On 5/18/2015 12:32 PM, aleph de wrote:
> I'm relaying mail received from the 'net at one Postfix server on a VPS, at a 
> 'real' IP address, to another Postfix server in my office at an 'internal' IP 
> address, over a VPN link.
> 
> The way I currently do this is the VPS Postfix listens on a real IP, then 
> relays 'from' an IP bound to an internal address assigned to a dummy intfc on 
> the VPS.
> 
>       inet_interfaces = 1.1.1.10, 1.1.1.11
>       smtp_bind_address = 10.1.0.17
> 
> This works with mail getting received and delivered all the way through to 
> the office like I intend.
> 
> I'm going through all the headers at each stage line by line to make sure 
> it's working.
> 
> I notice that on mail successfully received on the office server, the headers 
> include
> 
>       Received: from relaymx.MYDOMAIN.com (unknown [10.1.0.17])
>       (using TLSv1.2 with cipher ECDHE-RSA-AES256-GCM-SHA384 (256/256 bits))
>       (Client CN "relaymx.MYDOMAIN.com", Issuer "MYDOMAIN_CA" (verified OK))
>       by officemx.MYDOMAIN.com (Postfix) with ESMTPS id B6C33101D6A
>       for <postmas...@mydomain2.com>; Mon, 18 May 2015 10:02:16 -0700 (PDT)
> 
> Is that
> 
>       "unknown [10.1.0.17]"
> 
> an actual problem?  Or just something to take note of?

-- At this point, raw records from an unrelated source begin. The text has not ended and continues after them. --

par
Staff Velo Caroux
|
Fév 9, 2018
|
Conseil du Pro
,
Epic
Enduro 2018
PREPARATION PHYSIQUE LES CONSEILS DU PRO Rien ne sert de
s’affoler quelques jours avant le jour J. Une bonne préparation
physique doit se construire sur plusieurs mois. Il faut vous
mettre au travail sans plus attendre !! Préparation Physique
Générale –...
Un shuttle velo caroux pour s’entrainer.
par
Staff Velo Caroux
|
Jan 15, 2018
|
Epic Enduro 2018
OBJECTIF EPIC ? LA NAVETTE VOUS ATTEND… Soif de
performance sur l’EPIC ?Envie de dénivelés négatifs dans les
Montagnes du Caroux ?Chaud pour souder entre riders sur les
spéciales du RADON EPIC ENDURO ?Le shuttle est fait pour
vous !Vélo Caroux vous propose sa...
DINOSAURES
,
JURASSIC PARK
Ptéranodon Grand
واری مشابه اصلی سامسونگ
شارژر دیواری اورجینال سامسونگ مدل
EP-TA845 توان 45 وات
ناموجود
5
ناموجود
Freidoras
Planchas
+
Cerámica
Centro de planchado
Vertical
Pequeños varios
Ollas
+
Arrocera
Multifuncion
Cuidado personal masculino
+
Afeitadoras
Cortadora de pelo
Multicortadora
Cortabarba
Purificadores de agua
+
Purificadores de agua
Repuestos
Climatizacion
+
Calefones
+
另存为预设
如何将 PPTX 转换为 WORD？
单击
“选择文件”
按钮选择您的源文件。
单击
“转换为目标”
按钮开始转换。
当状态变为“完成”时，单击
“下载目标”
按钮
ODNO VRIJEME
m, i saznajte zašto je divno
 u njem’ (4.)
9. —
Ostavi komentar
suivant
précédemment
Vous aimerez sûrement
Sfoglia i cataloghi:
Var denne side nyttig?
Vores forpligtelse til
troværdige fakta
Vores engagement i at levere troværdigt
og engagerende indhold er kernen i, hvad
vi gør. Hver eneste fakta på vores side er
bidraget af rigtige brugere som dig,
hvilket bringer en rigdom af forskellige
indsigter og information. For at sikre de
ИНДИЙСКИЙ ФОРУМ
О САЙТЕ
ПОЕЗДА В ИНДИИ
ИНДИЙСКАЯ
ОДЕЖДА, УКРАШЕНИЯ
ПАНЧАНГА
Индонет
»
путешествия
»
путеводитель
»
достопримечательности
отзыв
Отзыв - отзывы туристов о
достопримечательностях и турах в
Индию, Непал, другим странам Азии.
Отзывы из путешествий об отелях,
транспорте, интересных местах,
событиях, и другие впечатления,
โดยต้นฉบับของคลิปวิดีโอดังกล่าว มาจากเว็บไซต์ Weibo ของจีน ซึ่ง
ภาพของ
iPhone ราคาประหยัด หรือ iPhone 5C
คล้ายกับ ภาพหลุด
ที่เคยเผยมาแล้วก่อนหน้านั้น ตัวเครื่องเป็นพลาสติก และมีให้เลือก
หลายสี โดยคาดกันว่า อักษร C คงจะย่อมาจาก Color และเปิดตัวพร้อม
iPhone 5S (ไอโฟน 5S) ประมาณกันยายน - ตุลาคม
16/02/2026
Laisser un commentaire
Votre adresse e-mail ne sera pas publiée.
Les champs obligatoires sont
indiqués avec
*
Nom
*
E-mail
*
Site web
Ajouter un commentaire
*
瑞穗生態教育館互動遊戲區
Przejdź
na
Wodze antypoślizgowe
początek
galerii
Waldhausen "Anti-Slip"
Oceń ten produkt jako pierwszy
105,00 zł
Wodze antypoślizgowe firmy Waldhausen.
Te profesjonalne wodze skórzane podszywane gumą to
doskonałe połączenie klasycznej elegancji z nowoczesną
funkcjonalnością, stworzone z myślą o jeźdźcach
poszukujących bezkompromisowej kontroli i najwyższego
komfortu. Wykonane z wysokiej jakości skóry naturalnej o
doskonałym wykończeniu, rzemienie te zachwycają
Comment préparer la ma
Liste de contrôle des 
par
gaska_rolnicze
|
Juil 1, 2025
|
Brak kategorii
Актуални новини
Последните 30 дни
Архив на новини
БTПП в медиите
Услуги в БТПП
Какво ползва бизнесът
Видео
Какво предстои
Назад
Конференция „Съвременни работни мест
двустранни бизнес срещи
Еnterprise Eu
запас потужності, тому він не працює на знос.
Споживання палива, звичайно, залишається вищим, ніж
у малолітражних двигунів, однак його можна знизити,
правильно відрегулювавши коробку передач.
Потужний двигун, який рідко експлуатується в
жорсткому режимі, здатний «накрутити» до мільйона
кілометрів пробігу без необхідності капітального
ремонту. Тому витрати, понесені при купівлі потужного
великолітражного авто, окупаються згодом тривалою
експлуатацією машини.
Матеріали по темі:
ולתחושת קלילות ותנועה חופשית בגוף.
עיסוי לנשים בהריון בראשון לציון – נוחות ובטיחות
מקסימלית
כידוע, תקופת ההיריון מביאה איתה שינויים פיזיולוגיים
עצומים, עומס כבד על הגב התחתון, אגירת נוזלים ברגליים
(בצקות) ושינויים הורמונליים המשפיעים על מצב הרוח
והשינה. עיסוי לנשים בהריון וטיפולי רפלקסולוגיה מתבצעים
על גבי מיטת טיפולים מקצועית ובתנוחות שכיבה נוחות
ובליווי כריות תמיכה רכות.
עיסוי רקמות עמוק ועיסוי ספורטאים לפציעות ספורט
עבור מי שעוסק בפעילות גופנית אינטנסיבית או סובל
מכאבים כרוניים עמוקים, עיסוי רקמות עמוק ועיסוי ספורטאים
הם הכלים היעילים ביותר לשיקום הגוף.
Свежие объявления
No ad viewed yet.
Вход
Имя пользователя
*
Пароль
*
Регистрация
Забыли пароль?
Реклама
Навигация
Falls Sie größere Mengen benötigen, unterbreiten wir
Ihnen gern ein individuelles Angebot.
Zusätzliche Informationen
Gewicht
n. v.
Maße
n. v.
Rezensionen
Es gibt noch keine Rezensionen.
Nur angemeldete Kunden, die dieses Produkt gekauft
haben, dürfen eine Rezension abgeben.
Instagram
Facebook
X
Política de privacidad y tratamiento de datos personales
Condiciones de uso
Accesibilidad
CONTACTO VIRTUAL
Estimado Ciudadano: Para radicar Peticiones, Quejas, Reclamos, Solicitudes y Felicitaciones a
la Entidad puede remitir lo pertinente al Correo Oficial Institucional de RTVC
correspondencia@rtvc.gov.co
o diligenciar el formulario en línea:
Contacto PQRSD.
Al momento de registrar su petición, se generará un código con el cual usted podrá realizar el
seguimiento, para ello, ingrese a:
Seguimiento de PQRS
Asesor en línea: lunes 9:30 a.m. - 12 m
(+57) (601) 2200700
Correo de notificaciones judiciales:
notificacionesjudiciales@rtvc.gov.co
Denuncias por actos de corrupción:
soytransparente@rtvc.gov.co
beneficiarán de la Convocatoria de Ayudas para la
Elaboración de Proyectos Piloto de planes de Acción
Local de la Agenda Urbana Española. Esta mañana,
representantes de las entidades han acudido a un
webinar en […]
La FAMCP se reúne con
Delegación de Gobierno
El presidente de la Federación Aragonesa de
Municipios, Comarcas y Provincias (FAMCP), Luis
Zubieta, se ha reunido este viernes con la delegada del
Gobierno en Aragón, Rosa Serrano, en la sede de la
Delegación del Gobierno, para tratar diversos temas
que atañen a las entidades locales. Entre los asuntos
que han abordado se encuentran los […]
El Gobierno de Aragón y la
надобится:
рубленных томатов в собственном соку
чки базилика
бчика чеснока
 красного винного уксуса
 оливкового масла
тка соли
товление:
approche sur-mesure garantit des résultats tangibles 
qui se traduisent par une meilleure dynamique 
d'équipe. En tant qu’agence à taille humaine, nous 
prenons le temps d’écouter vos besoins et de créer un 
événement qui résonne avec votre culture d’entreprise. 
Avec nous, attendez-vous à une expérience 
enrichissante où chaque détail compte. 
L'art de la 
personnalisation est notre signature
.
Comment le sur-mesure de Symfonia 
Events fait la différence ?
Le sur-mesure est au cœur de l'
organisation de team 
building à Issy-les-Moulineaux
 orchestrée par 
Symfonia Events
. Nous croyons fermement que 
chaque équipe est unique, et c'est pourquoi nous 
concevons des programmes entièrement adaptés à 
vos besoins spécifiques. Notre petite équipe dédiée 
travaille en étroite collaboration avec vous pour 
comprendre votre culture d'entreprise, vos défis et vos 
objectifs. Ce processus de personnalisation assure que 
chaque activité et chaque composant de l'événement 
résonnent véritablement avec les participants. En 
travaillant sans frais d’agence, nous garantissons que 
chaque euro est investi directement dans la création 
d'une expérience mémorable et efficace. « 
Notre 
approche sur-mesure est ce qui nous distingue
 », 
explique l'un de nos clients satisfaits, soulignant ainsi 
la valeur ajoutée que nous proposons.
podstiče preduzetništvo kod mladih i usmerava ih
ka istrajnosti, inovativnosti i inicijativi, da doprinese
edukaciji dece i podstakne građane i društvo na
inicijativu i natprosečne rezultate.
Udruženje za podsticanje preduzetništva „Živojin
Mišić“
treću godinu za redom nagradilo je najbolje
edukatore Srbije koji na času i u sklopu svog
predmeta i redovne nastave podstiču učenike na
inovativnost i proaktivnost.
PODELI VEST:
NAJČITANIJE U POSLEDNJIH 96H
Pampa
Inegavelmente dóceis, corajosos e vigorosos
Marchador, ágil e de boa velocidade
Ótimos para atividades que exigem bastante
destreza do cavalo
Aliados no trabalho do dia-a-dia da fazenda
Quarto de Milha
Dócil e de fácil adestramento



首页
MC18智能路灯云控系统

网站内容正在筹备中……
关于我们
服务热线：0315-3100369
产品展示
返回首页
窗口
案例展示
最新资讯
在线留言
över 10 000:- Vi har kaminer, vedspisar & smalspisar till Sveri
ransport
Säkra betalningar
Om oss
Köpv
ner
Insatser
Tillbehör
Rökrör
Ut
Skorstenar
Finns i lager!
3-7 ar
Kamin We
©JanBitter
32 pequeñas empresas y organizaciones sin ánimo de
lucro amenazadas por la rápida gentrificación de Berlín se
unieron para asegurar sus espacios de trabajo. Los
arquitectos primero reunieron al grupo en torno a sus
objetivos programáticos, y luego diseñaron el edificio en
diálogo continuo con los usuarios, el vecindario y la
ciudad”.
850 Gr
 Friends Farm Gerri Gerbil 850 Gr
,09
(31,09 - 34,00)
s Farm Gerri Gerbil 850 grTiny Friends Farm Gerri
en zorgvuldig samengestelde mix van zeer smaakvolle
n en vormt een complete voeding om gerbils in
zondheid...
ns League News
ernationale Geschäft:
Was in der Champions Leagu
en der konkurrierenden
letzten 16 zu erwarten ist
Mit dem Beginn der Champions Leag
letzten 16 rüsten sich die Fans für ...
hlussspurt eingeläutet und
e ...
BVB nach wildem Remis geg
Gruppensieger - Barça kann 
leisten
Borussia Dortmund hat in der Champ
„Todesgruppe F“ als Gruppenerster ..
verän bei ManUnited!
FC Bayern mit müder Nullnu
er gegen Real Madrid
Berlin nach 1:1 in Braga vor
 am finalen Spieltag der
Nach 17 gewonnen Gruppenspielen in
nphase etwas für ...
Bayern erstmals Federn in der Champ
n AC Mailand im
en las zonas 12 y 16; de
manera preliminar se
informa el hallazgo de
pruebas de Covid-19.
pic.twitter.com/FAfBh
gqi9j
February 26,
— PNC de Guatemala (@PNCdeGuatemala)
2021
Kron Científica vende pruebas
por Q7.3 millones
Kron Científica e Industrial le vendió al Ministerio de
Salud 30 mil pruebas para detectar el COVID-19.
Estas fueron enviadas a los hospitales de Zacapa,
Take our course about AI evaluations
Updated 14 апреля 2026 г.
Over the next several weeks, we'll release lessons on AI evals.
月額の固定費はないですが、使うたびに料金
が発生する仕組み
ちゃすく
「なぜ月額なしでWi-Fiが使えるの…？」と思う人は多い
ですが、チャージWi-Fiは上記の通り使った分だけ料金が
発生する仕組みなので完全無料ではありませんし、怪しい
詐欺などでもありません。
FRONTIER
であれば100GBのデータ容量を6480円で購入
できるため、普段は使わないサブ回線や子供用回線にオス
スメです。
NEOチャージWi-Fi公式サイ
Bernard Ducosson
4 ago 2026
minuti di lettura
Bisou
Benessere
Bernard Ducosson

It can cause problems in some configurations, but since your mail is
flowing correctly, you can ignore it.  The safe choice is to fix it
before it creates a problem (which may be never).


> 
> I guess it's becuase there's no RDNS on that internal IP?

Yes, that's the cause.


> 
> If that's true, do I have to figure out how/where to assign that on the VPS, 
> or can I set that 'statically' inside my Postfix configuration?
> 

Adding an appropriate entry in the /etc/hosts file is the usual
quick fix.  Or add the 10.in-addr-arpa zone to your local DNS.